Popular Zimbabwean journalist Hopewell Chin’ono tweeted that without a voters’ roll, the election is already rigged in favour of the ruling party ZANU PF.

When political capital trumps data protection

The stakes remain very high for the ZANU PF government, as elections slated for August draw closer. A state security affiliate known as Forever Associates Zimbabwe (FAZ) headed by Central Intelligence Organization Co-deputy Director Brigadier General (Rtd.) Walter Tapfumaneyi is reportedly working with ZEC to manage the polls in favour of incumbent President Emmerson Mnangagwa. FAZ has been allocated USD 10 million to prepare for the elections, although the arrangement is not constitutional.

In April this year, a number of eligible voters received accurately targeted campaign SMS messages from the ruling party, with details such as voters’ full names and where message recipients had registered to vote. Several citizens raised concerns about how they had received these targeted campaign text messages from the ruling party, inferring that this data was obtained from ZEC’s servers. Data analysis group, Team Pachedu tweeted that voters in new constituencies were receiving unsolicited messages from the ruling party ZANU PF.

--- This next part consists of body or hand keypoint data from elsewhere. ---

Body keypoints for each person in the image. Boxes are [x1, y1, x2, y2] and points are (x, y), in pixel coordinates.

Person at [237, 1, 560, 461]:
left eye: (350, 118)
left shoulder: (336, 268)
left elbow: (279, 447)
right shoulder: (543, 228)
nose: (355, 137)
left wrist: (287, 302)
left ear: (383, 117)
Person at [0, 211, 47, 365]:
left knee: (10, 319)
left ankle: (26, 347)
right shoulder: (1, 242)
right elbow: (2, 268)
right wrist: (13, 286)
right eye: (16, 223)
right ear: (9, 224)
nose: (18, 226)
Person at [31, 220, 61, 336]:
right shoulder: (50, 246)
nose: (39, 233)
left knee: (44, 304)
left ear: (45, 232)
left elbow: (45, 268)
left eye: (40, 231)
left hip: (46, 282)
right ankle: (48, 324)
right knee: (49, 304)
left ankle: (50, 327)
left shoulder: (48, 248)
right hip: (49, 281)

These personal data breaches, being administered under a biometric voting system, pose a substantial threat to citizens’ freedom of expression, privacy and political association rights.

The group also alleges that ZEC is deliberately refusing to avail the digital version of the voters’ roll for auditing in order to manipulate the electoral outcome. In the tweet, the group alleges that ZANU PF political operatives are moving voters en masse from rural areas to urban areas, where the opposition has always held strong political support.

These data breaches are not new on Zimbabwe’s electoral stage. In the run-up to the country’s 2018 elections, the then main opposition party, the Movement for Democratic Change Alliance, raised concern over significant data security breaches in relation to the election. These ranged from selective access to voters’ personal data, voters receiving bulk campaign SMS texts from the ruling party, the integrity of voters’ biometric data, and the failure of ZEC to fully divulge the ballot paper’s hidden technological capabilities and security features.

In a research paper titled “Dynamic data obfuscation ahead of Zimbabwe’s elections” technology and law expert Arthur Gwagwa posits that, in the case of Zimbabwe, a pattern is emerging where the country is gradually acquiring outsourced biometric based technologies, often from China, sometimes to control when such information can be accessed and under which conditions. He notes that the government may encrypt or use similar technologies to hide information that gives it an advantage, while it uses information security doctrine and rule by law to cement its position.